Kofi Annan has suspended talks with negotiators from the Kenyan government and opposition due to lack of progress on a power sharing deal. Negotiations had stalled over the creation and powers of a prime minister, a new post in Kenyan politics.
Kofi Annan suspended Tuesday talks with representatives of the Kenya government and the opposition, citing a lack of progress in seeking an end to the country's political crisis.
"Given the way the talks are going and the way mediators are relating to each other I believe it is important that I suspend the negotiations," Annan told reporters.
Annan added he would "take the matter up with President (Mwai) Kibaki and (opposition leader) honourable Raila Odinga."
"The leaders have to assume their responsibilities and become directly engaged in these talks," Annan explained.
Negotiations on a power-sharing deal have stalled on the creation and powers of a would-be prime minister, a position that currently does not exist but is a key element in a proposed political settlement.
Annan on Monday met with Kibaki and Odinga after negotiators failed to agree on the details of the post of prime minister for the east African nation, where at least 1,500 people were killed in bloodshed after a December presidential poll.
Government and opposition negotiators traded blames for the stalemate in the talks seen as Kenya's best chance to resolve one of its worst political crises since independence from Britain in 1963.
"We felt that we were being pushed and pushed, which is not fair in negotiations," said government negotiatior Mutula Kilonzo. "We felt that we were being rail-roaded."
But opposition Orange Democratic Movement (ODM) deputy leader Musalia Mudavadi blamed the government for failing to cede ground.
"We want to state very clearly that we as ODM have been very dedicated to the talks. ODM is not responsible for the stalling of the talks. We have been extremely frustrated." he told reporters.
"What ground do see has been ceded by the other side?"
More than 1,500 people died in the weeks of violence that followed Kibaki's being sworn in for a second term in office on December 30, moments after the election result was announced.

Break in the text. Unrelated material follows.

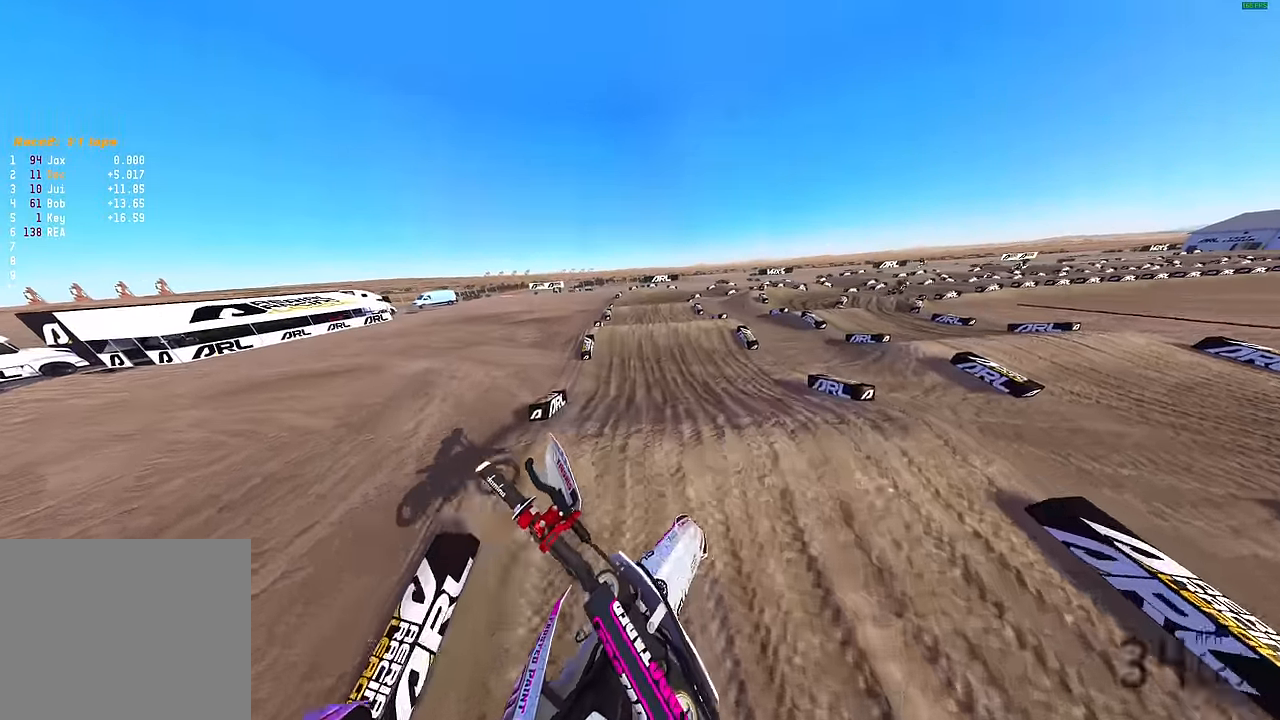
{"buttons": [], "left_stick": "center", "right_stick": "center", "events": [[17, "L3", "up"], [17, "right_stick", "down"], [133, "left_stick", "center"], [183, "R2", "down"], [300, "R2", "up"], [383, "right_stick", "down-right"], [483, "right_stick", "center"]]}
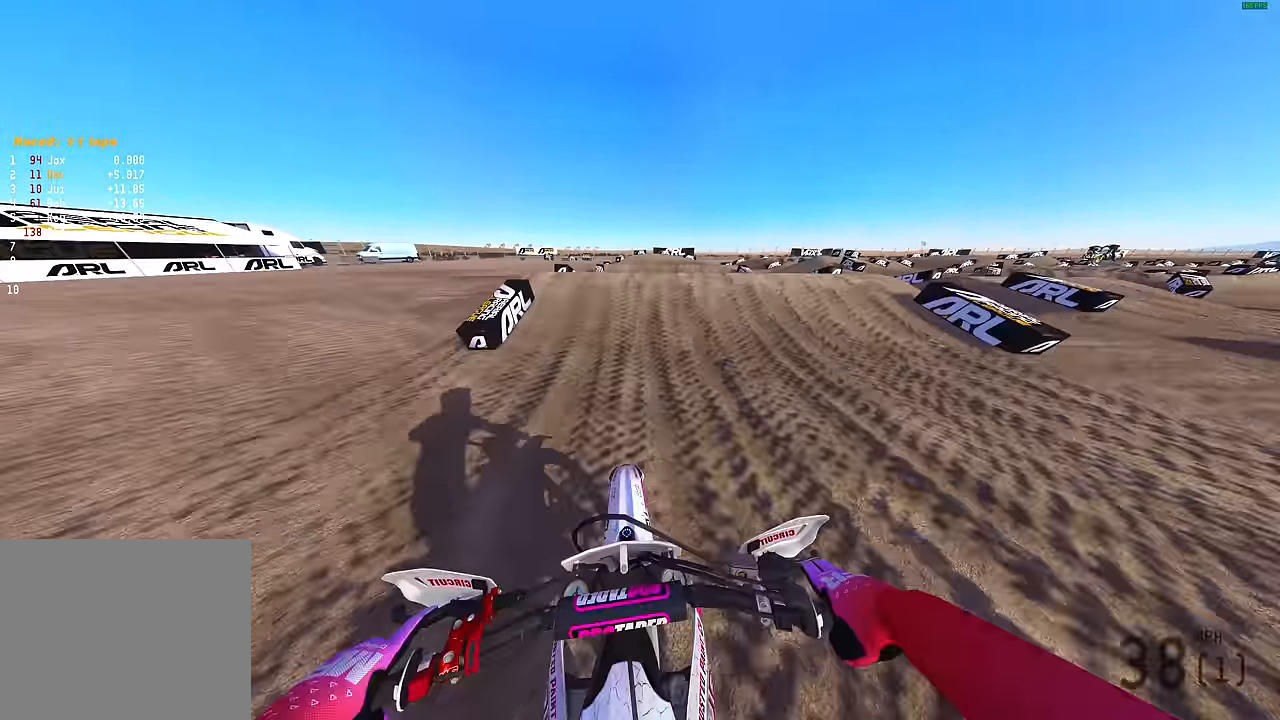
{"buttons": [], "left_stick": "center", "right_stick": "up", "events": [[67, "right_stick", "up-right"], [83, "L2", "down"], [183, "right_stick", "up"], [333, "L2", "up"]]}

The ODM claims the presidential vote count was rigged in Kibaki's favour and insists on a powerful prime minister's post, while the government has offered a non-executive office.
Hundreds of thousands of people have also been displaced, mainly in the capital's slums and western region regarded as the country's breadbasket.
On Sunday, the government said both sides had agreed on the establishment of the post of a prime minister and two deputies, and that the premier would co-ordinate the performance of government ministries as well as perform duties assigned by the president.
The post-poll crisis, which has affected the economy, has tapped into simmering resentment over land, poverty and the dominance of the Kikuyu, Kibaki's tribe, in Kenyan politics and business since independence.